The Week in Review: June 1

By Mark LaPedus
Mentor Graphics announced that GlobalFoundries Inc. and Taiwan Semiconductor Manufacturing Co. Ltd. (TSMC) will use Mentor’s SmartFill technology from its Calibre YieldEnhancer line for 20nm manufacturing. In addition, Mentor recently posted its results and raised its guidance for fiscal year 2013.

At next week’s Design Automation Conference (DAC) in San Francisco, GlobalFoundries plans to demonstrate a design flow for its 28nm technology. The flow provides support for advanced analog and mixed-signal designs. In addition, GlobalFoundries has selected Synopsys‘ Yield Explorer solution as part of its Yield Management System (YMS) for faster yield ramp in production.

The Silicon Integration Initiative (Si2) released the OPDK v1.0 standard as approved by the Open Process Design Kit Coalition.
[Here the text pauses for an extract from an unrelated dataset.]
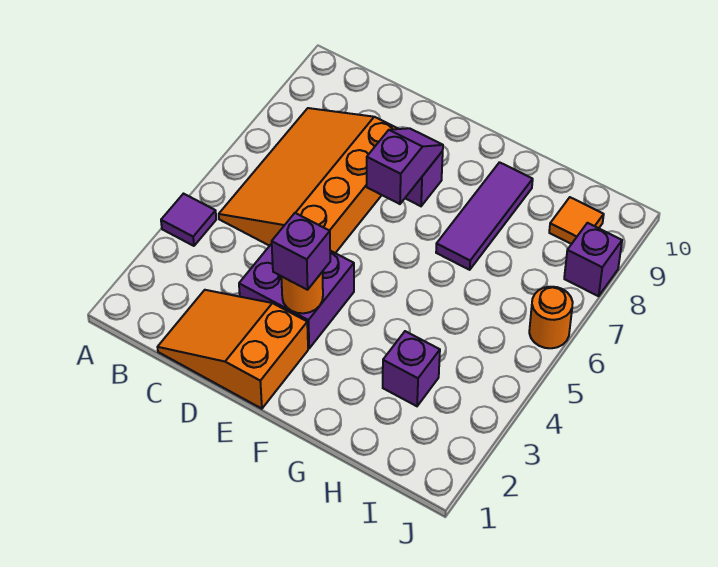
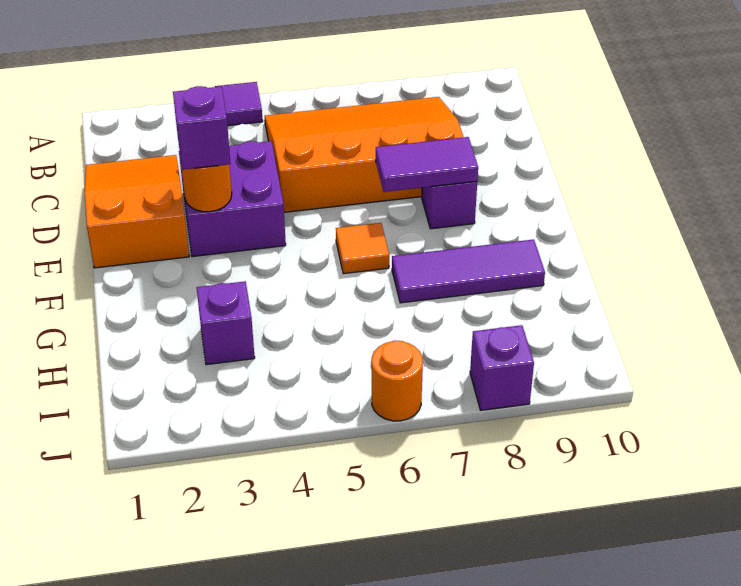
purple 1x2 slope [367,128,443,204] -> purple 1x2 tile [376,137,478,192]
orange 1x1 tile [549,197,604,244] -> orange 1x1 tile moved to [336,223,389,274]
The OPDK v1.0 standard includes the schematic symbol standard and the design parameter and callback specification.

Three silicon foundries, including LFoundry, MagnaChip and TSMC, are expanding their embedded memory intellectual-property (IP) offerings in an effort to reach into new and emerging markets.
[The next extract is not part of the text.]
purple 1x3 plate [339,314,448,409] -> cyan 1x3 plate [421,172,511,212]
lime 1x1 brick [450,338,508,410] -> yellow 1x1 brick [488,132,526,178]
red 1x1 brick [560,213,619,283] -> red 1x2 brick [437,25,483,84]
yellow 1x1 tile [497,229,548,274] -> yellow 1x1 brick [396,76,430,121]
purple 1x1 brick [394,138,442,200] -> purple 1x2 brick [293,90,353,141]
Taiwan’s Advanced Semiconductor Engineering (ASE), the world’s largest semiconductor packaging and test company, has opened its phase 3 manufacturing facility in Weihai, Shangdong province, China. The new building is part of ASE’s expansion plans to increase its manufacturing capacity for discrete packaging and test.

Barclays Capital raised its forecast for FormFactor, as the struggling probe-card maker upgraded its own guidance for the quarter. “We continue to expect FormFactor’s cash burn to end in 2H ‘12, though (we) don’t anticipate GAAP profitability through 2013,” said C.J. Muse, an analyst with Barclays.

VLSI Research maintained its semiconductor equipment forecast, which calls for the industry to fall by 7.2% in 2012 over 2011. But business is getting better. Fab equipment makers “are now seeing a strong momentum in order activity carrying over into the second half of the year. This will offset some of the weakness seen in the NAND space where end demand has fallen short of expectations, prompting NAND manufacturers to postpone some capacity additions,” according to VLSI Research.